A 15-layer network uses sigmoid activations throughout. During training, you observe that the last few layers train effectively while the first few layers barely change their weights at all. What is the most likely cause?
AThe learning rate is too low for the early layers, which need larger updates than the final layers
BThe early layers have reached a local minimum and stopped updating naturally
CDuring backpropagation, sigmoid derivatives (≤0.25 each) multiply across 15 layers, reducing the gradient to near zero before it reaches the early layers
DThe early layers have more parameters and statistically require more gradient steps to update
The sigmoid derivative peaks at 0.25. Multiplied across 15 layers, a chain of 0.2 factors gives 0.2¹⁵ ≈ 3×10⁻¹¹ — effectively zero. The gradient at the first layer is astronomically smaller than at the last layer, so early layer weights barely update. This is the vanishing gradient problem: it is caused by repeated multiplication of small fractions through the chain rule, not by the learning rate or local minima.
Question 2 Multiple Choice
Why does replacing sigmoid activations with ReLU activations help alleviate the vanishing gradient problem?
AReLU has a steeper derivative than sigmoid, which amplifies gradients throughout the network
BFor positive inputs, ReLU's derivative is exactly 1, so gradients pass through that layer without being multiplied by a fraction less than 1
CReLU normalizes the gradient magnitude to a constant value across all layers
DReLU activations skip the backpropagation step for inactive (zero-output) neurons, reducing total gradient computation
ReLU is defined as max(0, x), so its derivative is 1 for positive inputs and 0 for negative inputs. For active neurons, the gradient passes through multiplied by 1 — not by a small fraction. This breaks the exponential shrinkage that afflicts sigmoid networks. ReLU does introduce the 'dying ReLU' problem (neurons that output 0 have zero gradient and stop learning), but this is far less severe than the universal gradient starvation caused by sigmoid in deep networks.
Question 3 True / False
The vanishing gradient problem affects most layers of a deep network equally — nearly every layer trains at the same reduced rate.
TTrue
FFalse
Answer: False
The problem is specifically worse for early (deeper) layers. Because backpropagation computes gradients by multiplying local derivatives back through each layer, the gradient that reaches layer 1 has been multiplied by many more small factors than the gradient reaching layer 14. The last few layers (closest to the loss function) receive large gradients and train effectively. The first few layers receive near-zero gradients and stagnate near their random initialization. This asymmetry is what makes the problem so damaging: the deep layers that should learn fundamental features simply don't update.
Question 4 True / False
Skip connections in residual networks (ResNets) help solve the vanishing gradient problem by providing shortcut paths that allow gradients to flow directly to earlier layers without traversing the full multiplicative chain.
TTrue
FFalse
Answer: True
A residual block computes F(x) + x, where the skip connection adds the input x directly to the block's output. During backpropagation, the gradient flows both through the residual function F(x) (which may shrink) AND directly through the identity path (unchanged). Even if the F(x) path has near-zero gradient, the identity shortcut ensures the early layers still receive a meaningful gradient signal. This architectural innovation — not just a different activation function — is what made training networks with hundreds of layers feasible.
Question 5 Short Answer
Explain why the vanishing gradient problem specifically prevented training of deep networks rather than just slowing down training uniformly across all layers.

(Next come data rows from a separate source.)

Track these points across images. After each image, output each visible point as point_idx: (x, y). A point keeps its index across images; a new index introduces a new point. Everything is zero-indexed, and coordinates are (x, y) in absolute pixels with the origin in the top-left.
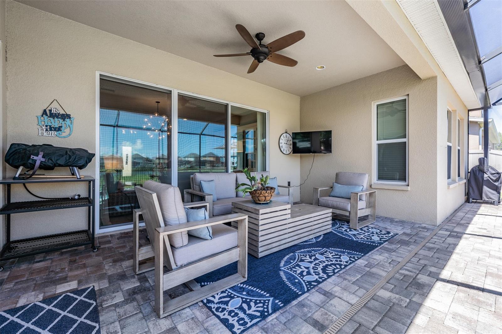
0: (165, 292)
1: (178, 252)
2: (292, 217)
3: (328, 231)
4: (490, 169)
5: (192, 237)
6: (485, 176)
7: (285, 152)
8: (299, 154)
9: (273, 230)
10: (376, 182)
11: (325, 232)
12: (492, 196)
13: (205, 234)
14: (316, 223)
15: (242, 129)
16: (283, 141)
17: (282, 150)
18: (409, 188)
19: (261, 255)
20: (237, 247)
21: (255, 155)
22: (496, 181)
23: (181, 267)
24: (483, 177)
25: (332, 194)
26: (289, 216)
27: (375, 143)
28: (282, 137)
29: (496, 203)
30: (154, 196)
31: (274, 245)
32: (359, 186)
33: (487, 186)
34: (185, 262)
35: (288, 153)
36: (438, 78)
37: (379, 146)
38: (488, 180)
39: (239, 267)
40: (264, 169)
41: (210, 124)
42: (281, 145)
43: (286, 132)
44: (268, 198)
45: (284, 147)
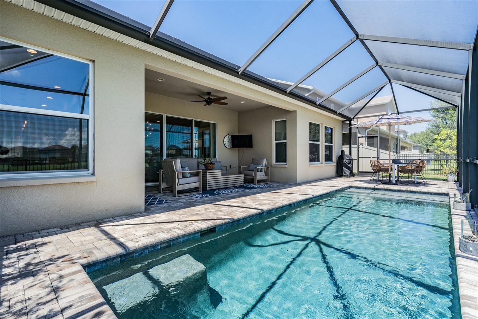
0: (178, 191)
1: (180, 180)
2: (222, 176)
3: (242, 185)
4: (346, 157)
5: (184, 177)
6: (344, 161)
7: (228, 147)
8: (237, 148)
9: (213, 180)
10: (275, 163)
11: (240, 185)
12: (346, 173)
13: (188, 175)
14: (234, 180)
15: (201, 130)
16: (226, 140)
17: (226, 145)
18: (287, 166)
19: (208, 189)
20: (198, 182)
21: (209, 148)
22: (348, 164)
23: (181, 185)
24: (343, 162)
25: (249, 169)
26: (221, 175)
27: (274, 142)
28: (226, 138)
29: (348, 176)
30: (173, 161)
31: (214, 186)
32: (261, 164)
33: (345, 167)
34: (182, 183)
35: (230, 147)
36: (297, 111)
37: (276, 144)
38: (345, 163)
39: (199, 189)
40: (215, 157)
41: (174, 126)
42: (225, 143)
43: (228, 135)
44: (211, 167)
45: (227, 144)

Think about your answer, then reveal below.
Model answer: Backpropagation computes gradients by multiplying derivatives along the chain from the output back to each layer. With saturating activations like sigmoid (max derivative 0.25), each layer shrinks the gradient by at least 75%. After many layers, this multiplication makes the gradient reaching early layers exponentially smaller than the gradient at later layers — not slightly smaller, but orders of magnitude smaller. The last few layers train at a normal rate; the first few layers effectively receive zero gradient and remain near random initialization. The network learns nothing hierarchical in its early layers, making depth useless.
This is why 'just train longer' does not solve the problem: the early layers aren't training slowly, they're not training at all. The gradient they receive is so close to zero that even thousands of extra epochs would produce negligible weight updates. Solutions must address the root cause — preventing the multiplicative shrinkage — rather than compensating for it with more compute.